Unfortunately Jan had just finished locking me up through the next lock (Beeston’s Iron Lock) when a boat appeared.  They got the benefit of Jan leaving the lock ready for them after she had done all the hard work on her own.  Can’t win them all!

It seemed all the locks would be against us today because Tilstone Lock was also full.  Jan walked on forward to check it whilst I loitered below without mooring.

Two boats arrived to go down just as Jan was attempting to open the top gates.  The crews kindly offered to lower the paddles enabling Jan to reboard Waiouru.  The Anglo-Welsh base immediately below Bunbury Staircase Locks appeared to have a large number of hire boats moored which we assume is an indication that hire companies are not having a good year?  Jan had already been advised there was a CRT lock keeper on duty by the crew she had met at the previous lock. 

Kerry immediately recognised Jan’s accent and could correctly pronounce Waiouru.  Not surprising as he is originally from Napier, NZ.  Whilst we worked Waiouru up through the staircase locks (2) he explained he’d always been fascinated by the locks and when CRT asked for volunteers he jumped at the chance.  During the training it was mentioned CRT were looking for full-time lock keepers and he seized the opportunity.  And that’s how a Kiwi from Napier became a CRT lock keeper!  He usually works either the Bunbury or Chester locks.

Looking back from the lower chamber.  And if you prefer black and white

The water from the upper chamber is released into the lower chamber.  When the water levels are equalized the gates can be opened.

The plan was to stop at the Calveley Services and top up the water point.  It was actually quite busy with the situation not assisted by the boater who locked and moored their boat on the water point leaving it unattended.

I also found it annoying that there were CRT employees present yet the boat seemed to be ignored by them.  Surely just as safety is everyone’s business, in CRT the reporting of non-compliance should be a core responsibility for all employees?

We eventually managed to get onto the water point.

We saw some interesting and ‘rough’ boats today.  This one looks like a type of hybrid canal inspection boat.

Whilst this one looked quirky I was somewhat annoyed it was moored on a bend in an area marked “No Mooring”.

This one looked like it could do with a damned good clean and polish……..

Just teasing James!
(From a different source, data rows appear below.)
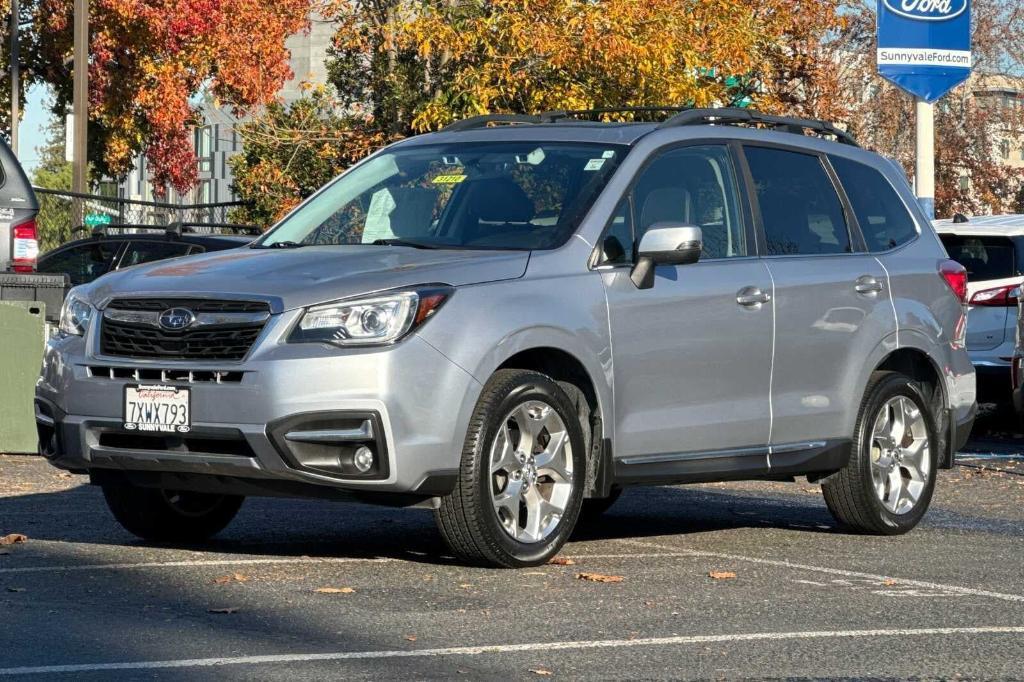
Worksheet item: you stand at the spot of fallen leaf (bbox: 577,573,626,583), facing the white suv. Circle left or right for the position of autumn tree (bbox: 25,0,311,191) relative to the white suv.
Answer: left

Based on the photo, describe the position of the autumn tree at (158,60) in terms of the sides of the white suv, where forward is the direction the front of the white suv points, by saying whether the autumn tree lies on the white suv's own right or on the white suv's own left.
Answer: on the white suv's own left

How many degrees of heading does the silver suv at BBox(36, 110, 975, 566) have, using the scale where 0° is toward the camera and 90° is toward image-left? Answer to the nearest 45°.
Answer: approximately 45°

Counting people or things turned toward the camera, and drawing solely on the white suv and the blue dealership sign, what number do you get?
1

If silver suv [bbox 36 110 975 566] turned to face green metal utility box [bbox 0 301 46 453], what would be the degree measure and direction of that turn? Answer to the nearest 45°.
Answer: approximately 90° to its right

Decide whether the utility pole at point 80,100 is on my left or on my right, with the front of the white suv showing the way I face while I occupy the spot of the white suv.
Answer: on my left

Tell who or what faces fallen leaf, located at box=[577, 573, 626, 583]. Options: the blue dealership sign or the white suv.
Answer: the blue dealership sign

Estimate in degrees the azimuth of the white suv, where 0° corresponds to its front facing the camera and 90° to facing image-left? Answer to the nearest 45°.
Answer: approximately 225°
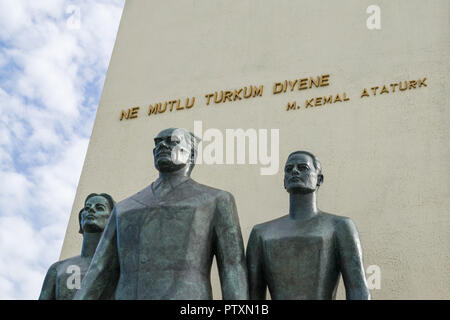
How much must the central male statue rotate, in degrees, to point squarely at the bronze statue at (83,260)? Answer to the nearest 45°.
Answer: approximately 90° to its right

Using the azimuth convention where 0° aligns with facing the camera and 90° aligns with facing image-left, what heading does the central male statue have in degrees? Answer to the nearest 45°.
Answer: approximately 45°

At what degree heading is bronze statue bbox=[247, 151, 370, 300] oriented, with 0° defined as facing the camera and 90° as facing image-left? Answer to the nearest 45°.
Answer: approximately 45°

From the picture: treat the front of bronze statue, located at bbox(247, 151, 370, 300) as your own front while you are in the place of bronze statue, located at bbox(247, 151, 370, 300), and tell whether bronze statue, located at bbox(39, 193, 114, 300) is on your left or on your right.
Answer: on your right

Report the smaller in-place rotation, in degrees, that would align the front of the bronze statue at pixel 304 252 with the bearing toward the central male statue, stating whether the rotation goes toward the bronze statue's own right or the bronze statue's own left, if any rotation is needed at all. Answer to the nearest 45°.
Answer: approximately 45° to the bronze statue's own right

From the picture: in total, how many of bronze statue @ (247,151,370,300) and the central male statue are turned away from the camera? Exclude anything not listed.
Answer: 0
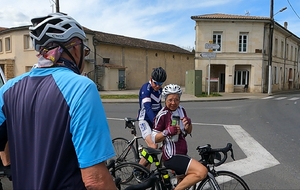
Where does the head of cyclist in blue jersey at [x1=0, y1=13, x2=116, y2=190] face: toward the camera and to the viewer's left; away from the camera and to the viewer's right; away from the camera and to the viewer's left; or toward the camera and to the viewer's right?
away from the camera and to the viewer's right

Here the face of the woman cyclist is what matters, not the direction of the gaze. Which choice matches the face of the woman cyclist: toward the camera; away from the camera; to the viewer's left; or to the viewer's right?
toward the camera

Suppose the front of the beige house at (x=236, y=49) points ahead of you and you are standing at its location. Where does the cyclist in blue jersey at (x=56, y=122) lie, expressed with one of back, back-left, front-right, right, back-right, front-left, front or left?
front

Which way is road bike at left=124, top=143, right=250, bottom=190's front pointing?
to the viewer's right

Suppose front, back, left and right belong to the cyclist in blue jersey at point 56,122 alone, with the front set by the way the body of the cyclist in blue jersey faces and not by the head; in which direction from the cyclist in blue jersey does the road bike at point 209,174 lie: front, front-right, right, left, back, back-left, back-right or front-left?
front

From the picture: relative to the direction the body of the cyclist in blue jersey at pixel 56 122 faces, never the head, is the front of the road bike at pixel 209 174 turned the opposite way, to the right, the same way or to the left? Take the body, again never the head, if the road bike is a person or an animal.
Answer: to the right

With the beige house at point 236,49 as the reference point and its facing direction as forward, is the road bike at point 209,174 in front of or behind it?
in front

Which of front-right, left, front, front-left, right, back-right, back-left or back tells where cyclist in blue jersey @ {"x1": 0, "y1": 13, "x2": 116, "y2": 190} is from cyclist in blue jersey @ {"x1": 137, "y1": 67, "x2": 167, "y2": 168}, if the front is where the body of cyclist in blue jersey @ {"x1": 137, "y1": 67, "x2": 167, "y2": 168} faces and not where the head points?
front-right

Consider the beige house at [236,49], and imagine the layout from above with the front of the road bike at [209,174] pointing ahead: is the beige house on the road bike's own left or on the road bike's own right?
on the road bike's own left

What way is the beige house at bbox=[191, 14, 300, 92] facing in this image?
toward the camera

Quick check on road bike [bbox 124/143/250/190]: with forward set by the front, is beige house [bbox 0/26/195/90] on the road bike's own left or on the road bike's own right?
on the road bike's own left

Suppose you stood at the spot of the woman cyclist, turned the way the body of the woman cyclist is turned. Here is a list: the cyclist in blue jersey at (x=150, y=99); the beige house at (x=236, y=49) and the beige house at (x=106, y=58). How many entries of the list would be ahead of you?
0

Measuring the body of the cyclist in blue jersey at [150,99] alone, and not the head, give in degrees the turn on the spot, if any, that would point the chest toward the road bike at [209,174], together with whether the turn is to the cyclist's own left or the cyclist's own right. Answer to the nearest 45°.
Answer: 0° — they already face it

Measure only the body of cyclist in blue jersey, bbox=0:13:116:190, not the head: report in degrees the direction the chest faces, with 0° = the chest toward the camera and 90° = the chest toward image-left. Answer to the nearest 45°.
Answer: approximately 225°

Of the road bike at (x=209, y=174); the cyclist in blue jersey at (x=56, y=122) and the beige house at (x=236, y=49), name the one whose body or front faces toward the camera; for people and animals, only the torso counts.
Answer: the beige house

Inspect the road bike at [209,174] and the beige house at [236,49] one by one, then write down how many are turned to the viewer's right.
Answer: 1

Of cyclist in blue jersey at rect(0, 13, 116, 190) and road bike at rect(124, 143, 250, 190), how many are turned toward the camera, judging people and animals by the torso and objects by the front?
0

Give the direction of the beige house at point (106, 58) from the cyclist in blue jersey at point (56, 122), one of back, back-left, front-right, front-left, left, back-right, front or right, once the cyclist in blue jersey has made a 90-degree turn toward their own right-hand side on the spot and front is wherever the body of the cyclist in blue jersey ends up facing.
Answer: back-left
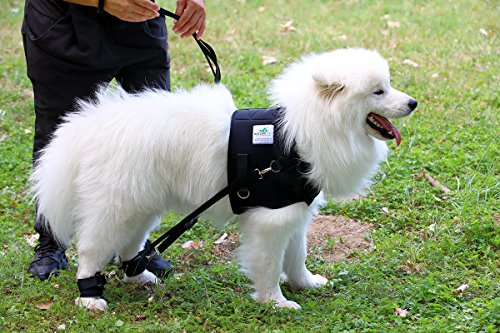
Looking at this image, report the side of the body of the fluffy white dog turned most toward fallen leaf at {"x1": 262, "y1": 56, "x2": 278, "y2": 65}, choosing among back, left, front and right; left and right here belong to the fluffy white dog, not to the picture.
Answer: left

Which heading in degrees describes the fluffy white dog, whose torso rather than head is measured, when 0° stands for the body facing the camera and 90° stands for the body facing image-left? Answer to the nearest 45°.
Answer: approximately 270°

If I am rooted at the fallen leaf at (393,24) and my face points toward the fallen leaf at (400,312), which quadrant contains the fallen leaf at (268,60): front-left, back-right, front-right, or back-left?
front-right

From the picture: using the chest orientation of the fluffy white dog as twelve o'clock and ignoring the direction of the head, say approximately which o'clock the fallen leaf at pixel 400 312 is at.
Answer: The fallen leaf is roughly at 1 o'clock from the fluffy white dog.

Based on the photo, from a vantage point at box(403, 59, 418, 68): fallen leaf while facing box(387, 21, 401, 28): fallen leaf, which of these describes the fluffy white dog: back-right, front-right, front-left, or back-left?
back-left

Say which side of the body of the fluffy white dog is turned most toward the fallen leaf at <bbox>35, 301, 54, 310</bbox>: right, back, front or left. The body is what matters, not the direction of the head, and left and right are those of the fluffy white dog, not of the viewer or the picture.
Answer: back

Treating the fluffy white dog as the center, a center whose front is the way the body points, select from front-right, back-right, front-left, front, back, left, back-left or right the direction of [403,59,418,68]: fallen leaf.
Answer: front-left

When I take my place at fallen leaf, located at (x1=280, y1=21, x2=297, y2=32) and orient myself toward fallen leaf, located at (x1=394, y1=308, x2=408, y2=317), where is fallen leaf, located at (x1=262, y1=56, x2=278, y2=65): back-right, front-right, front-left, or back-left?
front-right

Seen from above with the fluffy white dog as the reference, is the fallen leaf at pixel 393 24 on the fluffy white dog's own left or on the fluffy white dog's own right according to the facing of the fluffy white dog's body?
on the fluffy white dog's own left
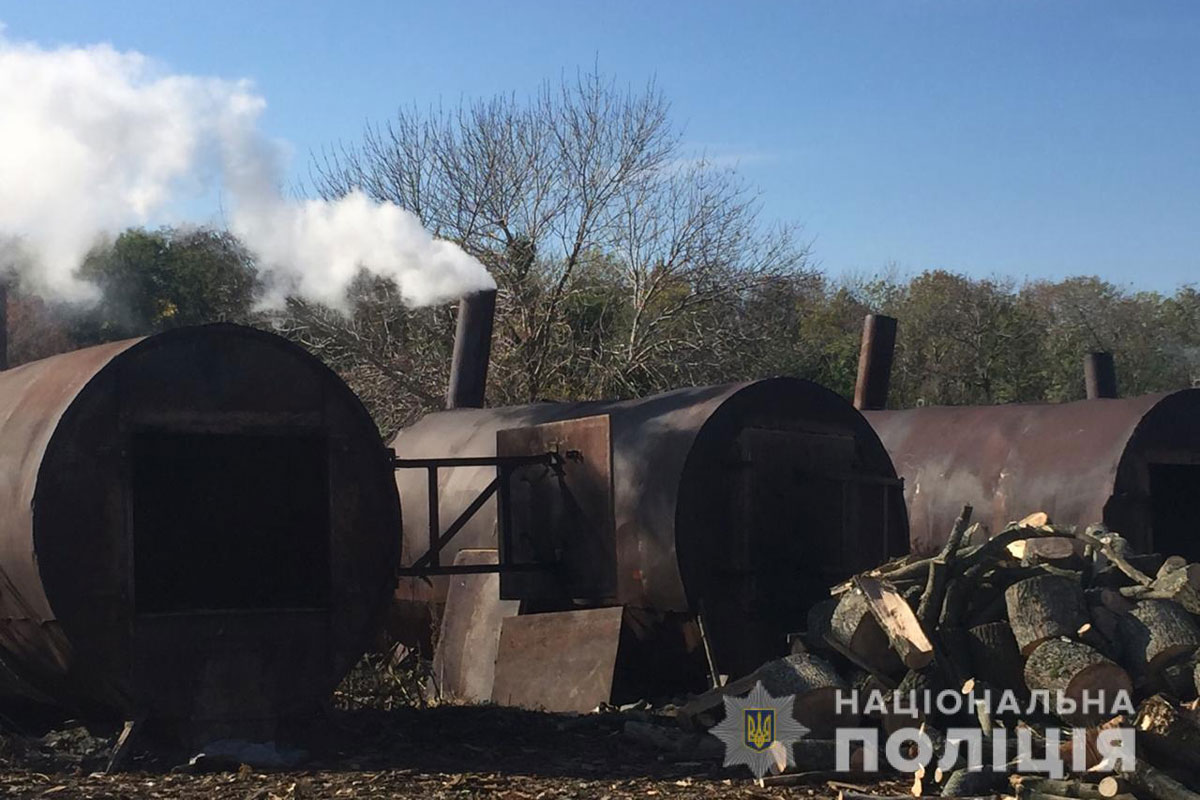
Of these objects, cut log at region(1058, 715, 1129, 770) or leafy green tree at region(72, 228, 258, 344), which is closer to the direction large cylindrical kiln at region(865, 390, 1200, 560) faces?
the cut log

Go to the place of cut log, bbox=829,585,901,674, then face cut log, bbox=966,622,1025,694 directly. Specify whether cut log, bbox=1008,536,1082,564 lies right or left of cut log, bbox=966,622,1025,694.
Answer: left

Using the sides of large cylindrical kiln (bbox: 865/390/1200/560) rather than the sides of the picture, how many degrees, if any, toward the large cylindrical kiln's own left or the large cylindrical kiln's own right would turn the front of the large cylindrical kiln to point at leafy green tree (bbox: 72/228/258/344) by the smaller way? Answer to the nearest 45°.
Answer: approximately 180°

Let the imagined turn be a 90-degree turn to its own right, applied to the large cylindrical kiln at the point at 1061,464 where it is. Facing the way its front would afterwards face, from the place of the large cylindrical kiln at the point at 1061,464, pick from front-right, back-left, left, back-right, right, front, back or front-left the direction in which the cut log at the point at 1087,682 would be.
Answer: front-left

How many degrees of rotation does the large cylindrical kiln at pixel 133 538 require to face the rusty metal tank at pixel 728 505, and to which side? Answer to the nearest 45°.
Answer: approximately 45° to its left

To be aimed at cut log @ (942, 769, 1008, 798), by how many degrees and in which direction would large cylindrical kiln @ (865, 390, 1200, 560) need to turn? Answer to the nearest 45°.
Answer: approximately 45° to its right

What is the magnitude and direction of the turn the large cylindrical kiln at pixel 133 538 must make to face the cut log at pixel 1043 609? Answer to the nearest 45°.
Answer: approximately 45° to its left

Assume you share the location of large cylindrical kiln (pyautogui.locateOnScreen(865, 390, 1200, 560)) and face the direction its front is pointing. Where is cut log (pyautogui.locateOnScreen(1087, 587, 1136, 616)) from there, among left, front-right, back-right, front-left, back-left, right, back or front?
front-right

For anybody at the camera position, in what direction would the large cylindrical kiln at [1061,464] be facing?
facing the viewer and to the right of the viewer

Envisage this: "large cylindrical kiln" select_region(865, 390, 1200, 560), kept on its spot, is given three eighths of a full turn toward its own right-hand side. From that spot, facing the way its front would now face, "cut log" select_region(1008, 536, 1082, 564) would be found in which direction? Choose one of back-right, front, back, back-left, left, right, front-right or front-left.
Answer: left

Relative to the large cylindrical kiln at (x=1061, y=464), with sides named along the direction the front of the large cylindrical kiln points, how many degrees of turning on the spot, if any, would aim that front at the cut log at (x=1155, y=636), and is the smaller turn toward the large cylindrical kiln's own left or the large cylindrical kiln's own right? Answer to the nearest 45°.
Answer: approximately 45° to the large cylindrical kiln's own right

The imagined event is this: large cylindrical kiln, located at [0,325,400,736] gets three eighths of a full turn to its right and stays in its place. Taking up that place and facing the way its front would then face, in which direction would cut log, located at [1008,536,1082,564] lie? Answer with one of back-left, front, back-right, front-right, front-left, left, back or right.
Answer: back

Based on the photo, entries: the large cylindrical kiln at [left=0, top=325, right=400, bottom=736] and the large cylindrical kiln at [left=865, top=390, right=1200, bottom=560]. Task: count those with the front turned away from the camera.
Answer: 0

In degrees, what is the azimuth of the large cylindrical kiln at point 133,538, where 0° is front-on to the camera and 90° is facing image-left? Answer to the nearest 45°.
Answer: approximately 315°
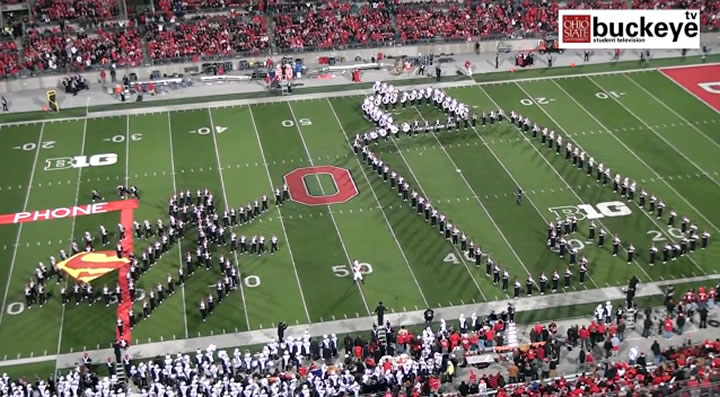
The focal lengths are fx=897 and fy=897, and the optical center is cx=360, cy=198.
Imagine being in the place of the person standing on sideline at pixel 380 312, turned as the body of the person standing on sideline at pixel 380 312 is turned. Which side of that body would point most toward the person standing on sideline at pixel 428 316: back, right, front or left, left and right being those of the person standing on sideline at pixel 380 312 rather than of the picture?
right

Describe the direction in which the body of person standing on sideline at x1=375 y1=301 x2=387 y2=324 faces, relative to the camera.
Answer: away from the camera

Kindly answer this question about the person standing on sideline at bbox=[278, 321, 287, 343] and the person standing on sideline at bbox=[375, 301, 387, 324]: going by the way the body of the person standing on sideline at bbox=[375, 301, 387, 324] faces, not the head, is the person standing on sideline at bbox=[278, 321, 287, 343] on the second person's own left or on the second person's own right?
on the second person's own left
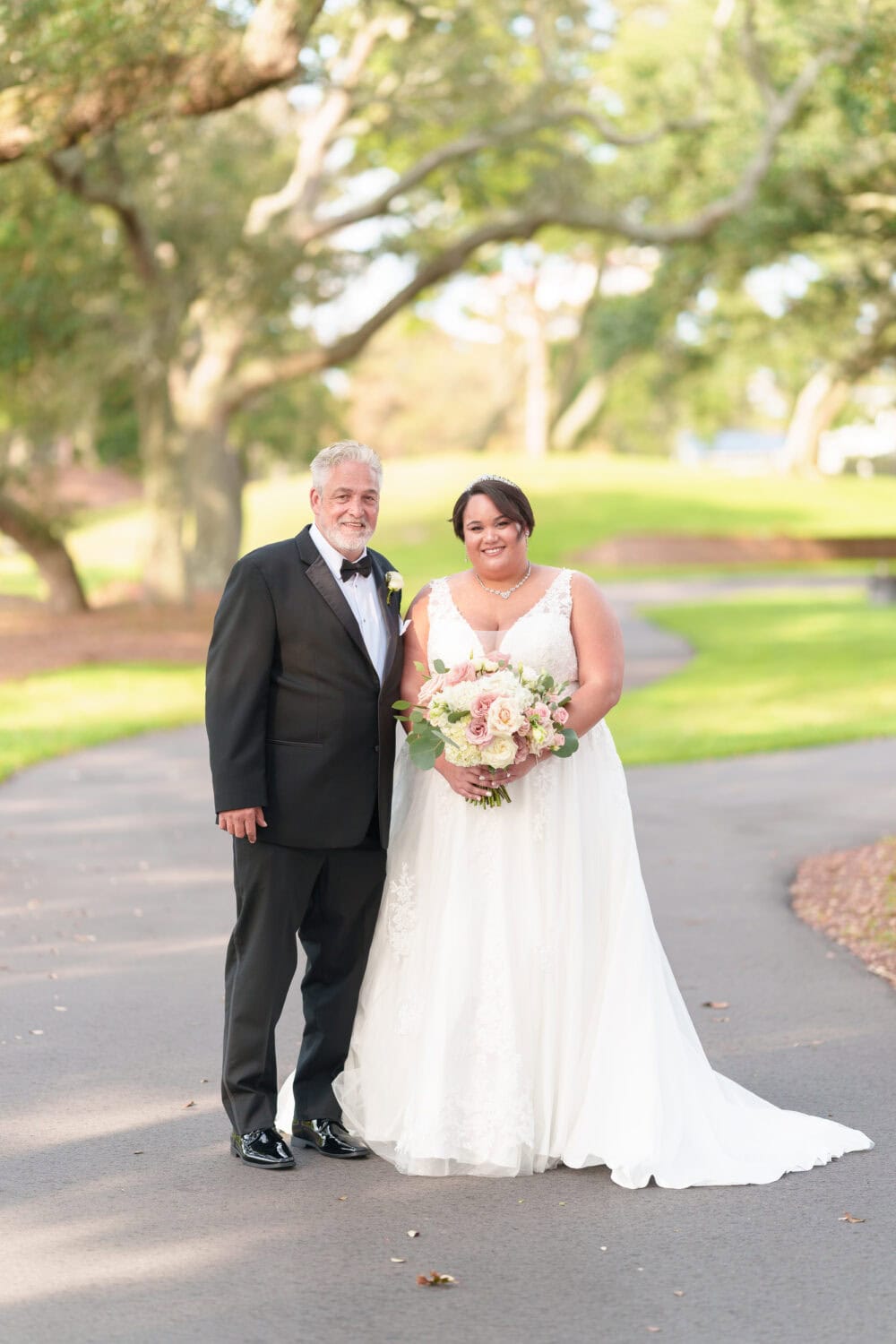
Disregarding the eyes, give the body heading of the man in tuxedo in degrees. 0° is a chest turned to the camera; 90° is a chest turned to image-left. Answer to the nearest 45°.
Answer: approximately 315°
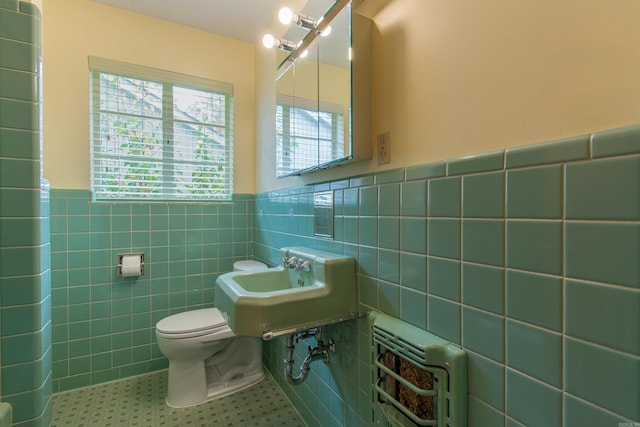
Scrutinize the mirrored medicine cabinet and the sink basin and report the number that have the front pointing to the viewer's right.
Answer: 0

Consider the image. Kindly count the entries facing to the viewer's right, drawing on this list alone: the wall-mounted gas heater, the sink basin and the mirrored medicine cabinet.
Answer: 0

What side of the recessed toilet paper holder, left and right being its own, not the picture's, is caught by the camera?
front

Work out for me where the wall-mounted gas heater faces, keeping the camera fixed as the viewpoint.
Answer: facing the viewer and to the left of the viewer

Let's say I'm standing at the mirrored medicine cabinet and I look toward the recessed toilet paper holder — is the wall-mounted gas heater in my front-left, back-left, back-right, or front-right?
back-left

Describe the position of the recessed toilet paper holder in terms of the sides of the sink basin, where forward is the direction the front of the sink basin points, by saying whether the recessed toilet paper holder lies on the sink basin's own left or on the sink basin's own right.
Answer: on the sink basin's own right

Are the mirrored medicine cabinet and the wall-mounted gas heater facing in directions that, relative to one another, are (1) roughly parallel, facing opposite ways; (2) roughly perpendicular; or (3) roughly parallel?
roughly parallel

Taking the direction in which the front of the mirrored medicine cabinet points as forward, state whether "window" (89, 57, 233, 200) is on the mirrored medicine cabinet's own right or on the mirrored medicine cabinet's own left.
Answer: on the mirrored medicine cabinet's own right

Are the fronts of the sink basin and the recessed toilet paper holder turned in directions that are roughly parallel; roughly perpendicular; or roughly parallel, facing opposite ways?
roughly perpendicular

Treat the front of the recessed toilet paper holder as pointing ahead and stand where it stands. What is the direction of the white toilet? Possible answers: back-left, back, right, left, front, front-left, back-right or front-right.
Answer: front-left
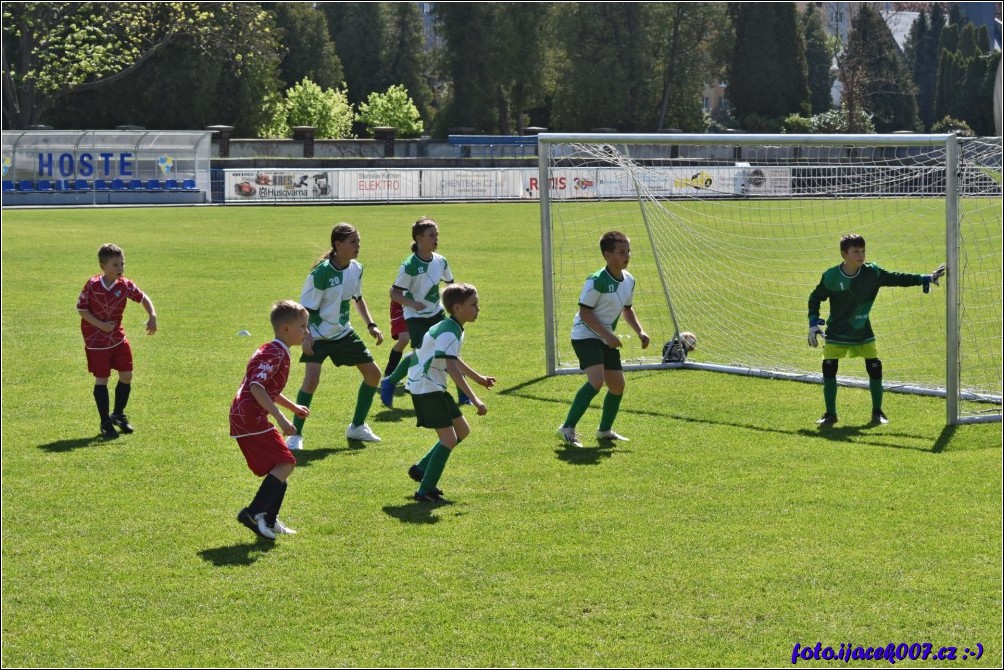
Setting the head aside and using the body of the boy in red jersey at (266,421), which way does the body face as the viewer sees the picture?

Winking smile

We’re now moored on the south side of Nantwich.

4 comments :

Ray Butler said...

Turn o' The World is a close replica Bridgewater Canal "Little Packet" steam tug, built narrowboat beam rather than the 9-10 ft of the original packets (Only one of which survives due to the poor play value of a 9-10 ft beam...) Built by Roger Fuller at Stone some years ago..

When heading up the shroppie award yourselves an evening at the Anchor at High Offley (No food but great beer and craic)

Tom and Jan said...

Hi Ray,

That's interesting information. When we go back that way I'll take a more detailed look at Turn o' the World. But for the moment we're heading south.

Roger Chesher said...

Turnothworld is based on an original plan for the one little packet that was never built!. this was originally to be 7'6" so slimming her down to 7ft was not too difficult. She was indeed built by Roger Fuller and yacht -build quality fitted by Pete and Julie Hill of Stowe Hill Marine in a stunning Art Deco manner.
She won the Mario Munk and the Calor trophies at the IWA rally.

Roger Chesher said...

OH forgot to say, she is in Diesel mode, as they appeared post conversion in the 1930s.